The manufacture of mineral and lake pigments - Josef Bersch

Cobalt Compounds.—Among these are found many important pigments. All cobalt compounds are coloured; in beauty and variety of shade they can only be compared with those of chromium. In properties cobalt is very similar to iron and nickel.

The form in which cobalt is used in preparing colours is either cobalt nitrate, Co(NO₃)₂.6H₂O, or cobalt chloride, CoCl₂.6H₂O. Both salts are articles of commerce, but generally they are so dear that it is more profitable for the colour maker to prepare them direct from the cobalt minerals. A simple method for preparing cobalt compounds from the ores is therefore given. The most important cobalt ores are speiss cobalt, a compound of cobalt and arsenic, and cobalt glance, a compound of cobalt, arsenic and sulphur. The former mineral often contains only small quantities of cobalt, and it is advisable for our purposes to use cobalt glance, which contains from thirty to forty per cent. of cobalt. This mineral is first roasted, that is, is heated with a plentiful air supply, by which means the arsenic is driven off. On account of the poisonous nature of the arsenic vapours the roasting must be conducted in a furnace with a very good draught.

Under the name of zaffre, roasted cobalt ores come into commerce. These may be used in the preparation of cobalt compounds, by which means the operation of roasting is avoided. According to the quality of the ore which has been used to obtain zaffre, it contains a very varying proportion of cobalt. The varieties richer in cobalt must be used; they are technically known by the mark FS, or FFS (the best).
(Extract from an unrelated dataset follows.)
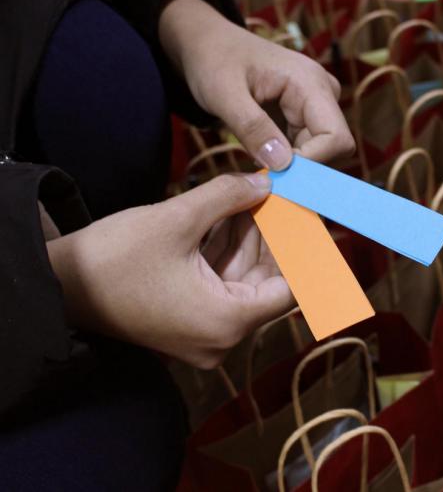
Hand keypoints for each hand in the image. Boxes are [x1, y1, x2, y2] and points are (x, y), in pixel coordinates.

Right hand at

The roasted cobalt ores or zaffre are treated with fused acid potassium sulphate, when the salts of iron and manganese are decomposed, whilst cobalt and nickel sulphates remain unchanged. In a Hessian crucible are melted 300 parts of acid potassium sulphate, and 100 parts of the powdered zaffre are gradually added, mixed with one part of green vitriol and one part of saltpetre; the mixture is heated so long as sulphuric acid escapes. The mass is then boiled with water and the red solution treated with sulphuretted hydrogen so long as a precipitate is formed; this may contain copper, manganese, and bismuth. After filtering, soda is added to the boiling liquid; cobalt carbonate is precipitated, which can be converted into nitrate or chloride by solution in the corresponding acid. If cobalt sulphate is required, the solution, after treatment with sulphuretted hydrogen, need only be evaporated to crystallisation, when the sulphate separates in fine red crystals. Cobalt nitrate and chloride are very soluble in water; to obtain them their solutions must be strongly evaporated and quickly cooled whilst stirring. The crystals of cobalt nitrate and chloride absorb moisture from the air and deliquesce; they must be kept in glass vessels with well-ground stoppers.

The cobalt compounds which are to be used in colour making must be free from iron, nickel and arsenic, which would detract from the cleanness of the colours. If the precipitate produced by soda contains iron it is mixed with excess of solution of oxalic acid, and after a few hours the cobalt oxalate is filtered from the liquid, in which all the iron is dissolved. The cobalt oxalate can then be converted into nitrate or chloride by treatment with nitric or hydrochloric acids.

These salts form the material for the preparation of the cobalt compounds, a large number of which are used as extremely durable red, blue and green pigments; several of them, such as cobalt blue, cannot be exactly replaced by other pigments. On account of the industrial importance of the cobalt colours, these directions for the preparation of the soluble cobalt salts from the ores have been given with some detail. The preparation of the cobalt colours will be given in extenso later on.

Chromium Compounds.—As the name indicates, this metal yields numerous coloured compounds (χρῶμα, colour); in fact, only coloured chromium compounds are known, and the colours are most varied—yellow, green, red and violet. On this account the chromium compounds are among the most important used in colour making; a great number of colours are prepared by their aid. Chrome ironstone, as we have already stated, is the raw material for the preparation of chromium compounds. From it potassium bichromate is made on a large scale in special works, so that no colour maker is compelled to prepare chromium salts himself.

When the chromium pigments contain no metal blackened by sulphuretted hydrogen, they have the desirable property of being unaltered by the atmosphere. Like the cobalt compounds, they are distinguished by their great stability when heated; on this account, they have a large use in porcelain painting.

Molybdenum, Tungsten and Vanadium Compounds on account of their cost have a very limited use as pigments. Molybdenum compounds are obtained from molybdic acid; compounds of tungsten from the metal; and those of vanadium from ammonium vanadate.

Antimony Compounds can be used in the preparation of several pigments, but, on account of their behaviour towards sulphuretted hydrogen, the pigments cannot be regarded as really permanent, and their use is generally diminishing. The so-called antimony vermilion is the only antimony compound at all extensively employed.